YOUR OBJECTIVE — Transcribe the lines of the items verbatim, from the first line of the items through the line containing "本及風險皆由中間多層的承建商分擔；二來「麵粉」價錢貴", including both of those lines.

RECORDS FOR THE TASK —
━━━━━━

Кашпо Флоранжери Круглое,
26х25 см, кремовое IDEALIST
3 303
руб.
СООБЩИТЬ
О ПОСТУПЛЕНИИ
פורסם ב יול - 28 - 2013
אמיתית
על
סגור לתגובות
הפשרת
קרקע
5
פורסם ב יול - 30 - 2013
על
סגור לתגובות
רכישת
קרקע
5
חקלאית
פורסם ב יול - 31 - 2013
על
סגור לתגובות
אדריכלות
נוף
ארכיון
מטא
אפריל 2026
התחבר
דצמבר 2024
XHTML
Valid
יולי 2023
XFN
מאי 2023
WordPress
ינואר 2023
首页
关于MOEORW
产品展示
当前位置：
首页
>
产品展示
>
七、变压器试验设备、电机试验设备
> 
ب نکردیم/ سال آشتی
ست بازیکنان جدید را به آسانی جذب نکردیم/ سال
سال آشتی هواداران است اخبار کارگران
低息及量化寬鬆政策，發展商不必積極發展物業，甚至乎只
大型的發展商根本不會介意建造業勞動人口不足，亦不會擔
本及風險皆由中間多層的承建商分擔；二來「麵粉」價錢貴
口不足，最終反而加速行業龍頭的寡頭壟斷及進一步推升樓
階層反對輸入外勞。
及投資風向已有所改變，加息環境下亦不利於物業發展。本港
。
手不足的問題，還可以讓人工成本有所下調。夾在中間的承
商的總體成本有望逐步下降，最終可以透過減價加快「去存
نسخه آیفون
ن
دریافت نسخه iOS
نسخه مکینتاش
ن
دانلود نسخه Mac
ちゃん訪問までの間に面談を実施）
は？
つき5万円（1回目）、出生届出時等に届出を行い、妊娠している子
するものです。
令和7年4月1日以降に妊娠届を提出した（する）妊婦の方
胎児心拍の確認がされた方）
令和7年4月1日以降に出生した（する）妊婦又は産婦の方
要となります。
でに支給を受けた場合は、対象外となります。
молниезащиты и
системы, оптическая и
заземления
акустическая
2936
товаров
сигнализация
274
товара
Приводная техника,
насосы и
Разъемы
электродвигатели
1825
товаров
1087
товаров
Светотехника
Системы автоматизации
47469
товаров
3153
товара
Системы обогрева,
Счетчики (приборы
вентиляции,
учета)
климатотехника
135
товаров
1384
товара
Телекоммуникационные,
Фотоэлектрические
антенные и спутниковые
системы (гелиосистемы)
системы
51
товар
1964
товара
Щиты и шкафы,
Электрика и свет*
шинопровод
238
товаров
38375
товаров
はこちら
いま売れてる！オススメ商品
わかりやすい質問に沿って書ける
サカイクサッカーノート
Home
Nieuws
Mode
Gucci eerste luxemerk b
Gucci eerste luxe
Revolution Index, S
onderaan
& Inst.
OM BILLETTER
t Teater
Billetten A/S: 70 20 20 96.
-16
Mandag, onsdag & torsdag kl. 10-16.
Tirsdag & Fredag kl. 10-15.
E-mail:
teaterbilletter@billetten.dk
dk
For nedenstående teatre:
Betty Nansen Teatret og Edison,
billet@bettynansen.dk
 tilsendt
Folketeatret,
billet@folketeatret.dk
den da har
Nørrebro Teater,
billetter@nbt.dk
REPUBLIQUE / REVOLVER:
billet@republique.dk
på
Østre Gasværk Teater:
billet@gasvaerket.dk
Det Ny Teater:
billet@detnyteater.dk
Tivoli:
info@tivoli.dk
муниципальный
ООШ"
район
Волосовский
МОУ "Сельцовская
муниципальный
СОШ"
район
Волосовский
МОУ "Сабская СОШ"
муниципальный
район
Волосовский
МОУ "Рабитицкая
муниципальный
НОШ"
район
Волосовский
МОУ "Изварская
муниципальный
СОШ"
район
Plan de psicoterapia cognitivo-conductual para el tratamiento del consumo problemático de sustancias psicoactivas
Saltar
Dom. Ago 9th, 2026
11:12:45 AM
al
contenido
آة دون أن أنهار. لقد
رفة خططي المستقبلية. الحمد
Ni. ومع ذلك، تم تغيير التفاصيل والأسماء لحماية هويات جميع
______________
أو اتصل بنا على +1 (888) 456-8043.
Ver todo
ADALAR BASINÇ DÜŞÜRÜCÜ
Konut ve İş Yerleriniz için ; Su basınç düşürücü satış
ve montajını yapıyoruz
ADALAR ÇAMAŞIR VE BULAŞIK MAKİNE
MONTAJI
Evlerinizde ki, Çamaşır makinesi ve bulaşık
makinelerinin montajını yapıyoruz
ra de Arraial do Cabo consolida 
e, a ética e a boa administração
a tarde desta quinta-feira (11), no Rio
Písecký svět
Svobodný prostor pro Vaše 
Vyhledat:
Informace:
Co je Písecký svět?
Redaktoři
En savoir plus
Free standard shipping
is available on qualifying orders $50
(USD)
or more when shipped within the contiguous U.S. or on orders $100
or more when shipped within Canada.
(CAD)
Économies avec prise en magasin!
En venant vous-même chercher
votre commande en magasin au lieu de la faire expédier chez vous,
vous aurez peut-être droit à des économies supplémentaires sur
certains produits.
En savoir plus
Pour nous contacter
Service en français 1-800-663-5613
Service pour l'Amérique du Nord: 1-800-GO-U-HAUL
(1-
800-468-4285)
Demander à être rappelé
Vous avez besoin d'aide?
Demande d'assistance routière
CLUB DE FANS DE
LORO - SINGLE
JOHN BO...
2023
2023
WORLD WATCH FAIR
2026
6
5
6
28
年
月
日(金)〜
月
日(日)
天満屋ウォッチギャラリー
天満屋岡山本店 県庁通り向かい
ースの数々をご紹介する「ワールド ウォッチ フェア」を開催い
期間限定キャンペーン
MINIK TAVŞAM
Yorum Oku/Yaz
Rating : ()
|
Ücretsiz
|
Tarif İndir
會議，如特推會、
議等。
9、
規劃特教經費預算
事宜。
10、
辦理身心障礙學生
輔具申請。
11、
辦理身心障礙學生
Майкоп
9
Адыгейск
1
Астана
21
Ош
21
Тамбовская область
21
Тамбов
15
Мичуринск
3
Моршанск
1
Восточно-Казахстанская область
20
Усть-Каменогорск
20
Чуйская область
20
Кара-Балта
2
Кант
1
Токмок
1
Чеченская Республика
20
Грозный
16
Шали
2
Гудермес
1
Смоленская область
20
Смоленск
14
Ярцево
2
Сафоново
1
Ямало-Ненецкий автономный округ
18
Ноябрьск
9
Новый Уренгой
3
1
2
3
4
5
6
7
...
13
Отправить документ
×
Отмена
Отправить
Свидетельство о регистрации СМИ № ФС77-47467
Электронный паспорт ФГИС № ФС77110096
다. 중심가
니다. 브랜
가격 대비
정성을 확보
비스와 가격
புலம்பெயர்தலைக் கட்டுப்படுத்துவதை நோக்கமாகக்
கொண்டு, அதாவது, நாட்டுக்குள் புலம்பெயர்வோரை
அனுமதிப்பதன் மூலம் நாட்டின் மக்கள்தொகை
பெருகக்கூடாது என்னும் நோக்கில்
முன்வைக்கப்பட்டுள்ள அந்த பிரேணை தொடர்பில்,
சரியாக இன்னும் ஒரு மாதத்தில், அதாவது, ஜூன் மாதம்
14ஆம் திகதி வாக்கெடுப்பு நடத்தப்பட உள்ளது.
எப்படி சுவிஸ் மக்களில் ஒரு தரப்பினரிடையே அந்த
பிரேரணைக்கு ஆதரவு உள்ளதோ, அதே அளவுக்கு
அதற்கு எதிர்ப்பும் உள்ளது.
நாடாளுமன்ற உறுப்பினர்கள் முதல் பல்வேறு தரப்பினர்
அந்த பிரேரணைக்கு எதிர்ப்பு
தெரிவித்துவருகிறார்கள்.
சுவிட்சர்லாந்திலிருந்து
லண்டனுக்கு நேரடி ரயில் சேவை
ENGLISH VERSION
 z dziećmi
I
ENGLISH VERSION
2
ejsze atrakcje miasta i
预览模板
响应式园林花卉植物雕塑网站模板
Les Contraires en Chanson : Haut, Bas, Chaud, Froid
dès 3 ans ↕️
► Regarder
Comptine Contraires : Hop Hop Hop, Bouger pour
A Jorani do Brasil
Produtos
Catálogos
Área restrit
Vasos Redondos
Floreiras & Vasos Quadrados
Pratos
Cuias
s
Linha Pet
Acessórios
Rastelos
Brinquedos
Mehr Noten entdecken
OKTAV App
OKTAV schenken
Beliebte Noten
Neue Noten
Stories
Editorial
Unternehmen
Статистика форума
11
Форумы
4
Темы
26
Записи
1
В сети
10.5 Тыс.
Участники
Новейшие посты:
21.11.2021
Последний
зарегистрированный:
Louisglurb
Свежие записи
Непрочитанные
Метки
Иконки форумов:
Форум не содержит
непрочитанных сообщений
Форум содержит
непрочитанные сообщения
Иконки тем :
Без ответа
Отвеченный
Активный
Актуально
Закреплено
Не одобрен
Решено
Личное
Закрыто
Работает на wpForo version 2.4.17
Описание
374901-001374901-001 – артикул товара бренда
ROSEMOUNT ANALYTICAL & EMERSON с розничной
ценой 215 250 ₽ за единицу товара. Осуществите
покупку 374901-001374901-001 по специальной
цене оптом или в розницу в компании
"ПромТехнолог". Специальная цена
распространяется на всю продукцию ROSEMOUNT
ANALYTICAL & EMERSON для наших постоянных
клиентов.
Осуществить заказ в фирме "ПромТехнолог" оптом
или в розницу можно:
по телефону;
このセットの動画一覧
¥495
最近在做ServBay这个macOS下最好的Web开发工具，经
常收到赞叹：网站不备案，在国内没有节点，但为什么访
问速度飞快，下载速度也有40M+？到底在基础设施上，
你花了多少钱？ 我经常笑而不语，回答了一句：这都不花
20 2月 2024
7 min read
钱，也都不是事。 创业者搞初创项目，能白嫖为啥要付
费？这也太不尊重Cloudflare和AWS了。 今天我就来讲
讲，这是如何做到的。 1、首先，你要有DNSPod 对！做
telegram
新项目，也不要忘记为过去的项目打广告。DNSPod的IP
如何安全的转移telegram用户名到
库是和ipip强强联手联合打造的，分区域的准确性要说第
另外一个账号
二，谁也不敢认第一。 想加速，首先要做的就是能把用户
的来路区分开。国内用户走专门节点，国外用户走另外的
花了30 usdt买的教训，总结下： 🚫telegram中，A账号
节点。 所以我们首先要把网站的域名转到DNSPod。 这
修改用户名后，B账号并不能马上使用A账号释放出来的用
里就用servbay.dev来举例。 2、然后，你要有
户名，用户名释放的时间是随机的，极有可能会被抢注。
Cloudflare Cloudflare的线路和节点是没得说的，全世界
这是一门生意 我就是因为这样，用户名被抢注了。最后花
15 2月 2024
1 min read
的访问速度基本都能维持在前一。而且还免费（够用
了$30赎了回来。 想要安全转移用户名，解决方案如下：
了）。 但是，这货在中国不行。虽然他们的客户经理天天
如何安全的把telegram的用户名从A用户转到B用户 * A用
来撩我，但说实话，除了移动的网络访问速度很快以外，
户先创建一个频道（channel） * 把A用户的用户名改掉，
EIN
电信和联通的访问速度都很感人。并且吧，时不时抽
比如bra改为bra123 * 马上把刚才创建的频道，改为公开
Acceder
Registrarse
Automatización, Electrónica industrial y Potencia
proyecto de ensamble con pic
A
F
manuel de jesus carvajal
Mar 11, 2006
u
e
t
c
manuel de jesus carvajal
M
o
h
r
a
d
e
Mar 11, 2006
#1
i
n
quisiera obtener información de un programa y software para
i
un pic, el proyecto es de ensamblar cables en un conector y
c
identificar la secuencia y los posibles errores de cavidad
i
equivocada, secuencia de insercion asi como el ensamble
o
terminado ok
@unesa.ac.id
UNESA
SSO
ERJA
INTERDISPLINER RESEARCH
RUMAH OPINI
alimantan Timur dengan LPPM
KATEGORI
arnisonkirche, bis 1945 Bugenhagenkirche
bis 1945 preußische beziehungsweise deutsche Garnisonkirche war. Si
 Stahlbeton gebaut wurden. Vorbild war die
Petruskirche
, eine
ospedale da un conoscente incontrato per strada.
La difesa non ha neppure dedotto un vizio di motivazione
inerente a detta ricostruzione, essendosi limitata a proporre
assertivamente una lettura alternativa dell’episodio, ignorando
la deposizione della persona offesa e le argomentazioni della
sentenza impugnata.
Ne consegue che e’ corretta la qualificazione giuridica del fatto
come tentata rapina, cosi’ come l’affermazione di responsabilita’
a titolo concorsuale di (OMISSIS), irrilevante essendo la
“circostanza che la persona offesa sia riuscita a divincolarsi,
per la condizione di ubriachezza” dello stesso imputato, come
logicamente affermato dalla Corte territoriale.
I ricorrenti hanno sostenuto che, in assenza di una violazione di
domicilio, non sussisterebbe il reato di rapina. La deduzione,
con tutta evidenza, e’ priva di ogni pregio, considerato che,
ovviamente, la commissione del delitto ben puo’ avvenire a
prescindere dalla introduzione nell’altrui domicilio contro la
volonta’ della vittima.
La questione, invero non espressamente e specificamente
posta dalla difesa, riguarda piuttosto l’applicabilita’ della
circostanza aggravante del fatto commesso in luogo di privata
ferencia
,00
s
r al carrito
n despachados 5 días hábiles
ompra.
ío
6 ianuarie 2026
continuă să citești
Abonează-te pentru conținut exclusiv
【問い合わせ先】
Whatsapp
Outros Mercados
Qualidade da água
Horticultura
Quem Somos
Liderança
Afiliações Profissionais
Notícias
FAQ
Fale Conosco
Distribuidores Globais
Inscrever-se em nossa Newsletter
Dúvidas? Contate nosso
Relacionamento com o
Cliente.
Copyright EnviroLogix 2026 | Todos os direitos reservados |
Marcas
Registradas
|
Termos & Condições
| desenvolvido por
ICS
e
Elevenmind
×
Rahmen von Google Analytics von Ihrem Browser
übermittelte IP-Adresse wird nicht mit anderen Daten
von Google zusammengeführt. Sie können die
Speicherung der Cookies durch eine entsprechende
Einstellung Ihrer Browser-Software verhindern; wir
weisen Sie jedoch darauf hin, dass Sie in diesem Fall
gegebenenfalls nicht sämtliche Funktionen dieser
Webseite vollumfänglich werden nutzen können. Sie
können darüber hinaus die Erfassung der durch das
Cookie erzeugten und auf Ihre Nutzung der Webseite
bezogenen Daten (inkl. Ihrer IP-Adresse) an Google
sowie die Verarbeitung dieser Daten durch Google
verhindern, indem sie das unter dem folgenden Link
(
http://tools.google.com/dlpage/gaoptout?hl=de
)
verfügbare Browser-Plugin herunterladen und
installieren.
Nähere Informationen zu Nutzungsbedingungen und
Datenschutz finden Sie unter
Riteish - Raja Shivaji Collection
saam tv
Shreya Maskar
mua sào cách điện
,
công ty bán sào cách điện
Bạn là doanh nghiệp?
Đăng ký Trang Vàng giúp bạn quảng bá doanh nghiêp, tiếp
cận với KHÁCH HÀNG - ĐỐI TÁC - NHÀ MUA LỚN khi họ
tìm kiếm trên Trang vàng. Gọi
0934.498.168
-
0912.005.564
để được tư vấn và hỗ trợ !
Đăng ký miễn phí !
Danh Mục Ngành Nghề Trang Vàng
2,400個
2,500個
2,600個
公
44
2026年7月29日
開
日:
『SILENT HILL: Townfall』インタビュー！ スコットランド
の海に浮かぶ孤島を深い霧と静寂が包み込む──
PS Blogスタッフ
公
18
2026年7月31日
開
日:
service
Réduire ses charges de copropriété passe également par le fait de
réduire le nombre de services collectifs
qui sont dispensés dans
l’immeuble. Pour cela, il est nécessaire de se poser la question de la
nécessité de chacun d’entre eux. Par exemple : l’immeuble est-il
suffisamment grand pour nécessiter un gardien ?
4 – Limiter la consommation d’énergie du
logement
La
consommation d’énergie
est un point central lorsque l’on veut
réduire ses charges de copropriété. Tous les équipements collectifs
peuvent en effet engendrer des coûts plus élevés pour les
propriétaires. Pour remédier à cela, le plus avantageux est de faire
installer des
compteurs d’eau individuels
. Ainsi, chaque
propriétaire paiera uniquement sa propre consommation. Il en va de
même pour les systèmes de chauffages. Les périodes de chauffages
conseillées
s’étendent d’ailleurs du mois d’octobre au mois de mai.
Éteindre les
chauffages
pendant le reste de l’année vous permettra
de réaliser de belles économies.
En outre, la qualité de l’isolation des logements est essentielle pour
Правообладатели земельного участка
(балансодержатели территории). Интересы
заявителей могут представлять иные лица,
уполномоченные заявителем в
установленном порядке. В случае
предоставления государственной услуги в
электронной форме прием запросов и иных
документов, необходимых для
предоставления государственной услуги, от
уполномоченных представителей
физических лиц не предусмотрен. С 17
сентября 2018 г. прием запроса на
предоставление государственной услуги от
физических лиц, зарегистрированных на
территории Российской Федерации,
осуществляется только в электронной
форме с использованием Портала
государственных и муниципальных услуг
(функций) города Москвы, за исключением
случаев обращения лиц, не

━━━━━━

RESPONSE —
Кашпо Флоранжери Круглое,
26х25 см, кремовое IDEALIST
3 303
руб.
СООБЩИТЬ
О ПОСТУПЛЕНИИ
פורסם ב יול - 28 - 2013
אמיתית
על
סגור לתגובות
הפשרת
קרקע
5
פורסם ב יול - 30 - 2013
על
סגור לתגובות
רכישת
קרקע
5
חקלאית
פורסם ב יול - 31 - 2013
על
סגור לתגובות
אדריכלות
נוף
ארכיון
מטא
אפריל 2026
התחבר
דצמבר 2024
XHTML
Valid
יולי 2023
XFN
מאי 2023
WordPress
ינואר 2023
首页
关于MOEORW
产品展示
当前位置：
首页
>
产品展示
>
七、变压器试验设备、电机试验设备
> 
ب نکردیم/ سال آشتی
ست بازیکنان جدید را به آسانی جذب نکردیم/ سال
سال آشتی هواداران است اخبار کارگران
低息及量化寬鬆政策，發展商不必積極發展物業，甚至乎只
大型的發展商根本不會介意建造業勞動人口不足，亦不會擔
本及風險皆由中間多層的承建商分擔；二來「麵粉」價錢貴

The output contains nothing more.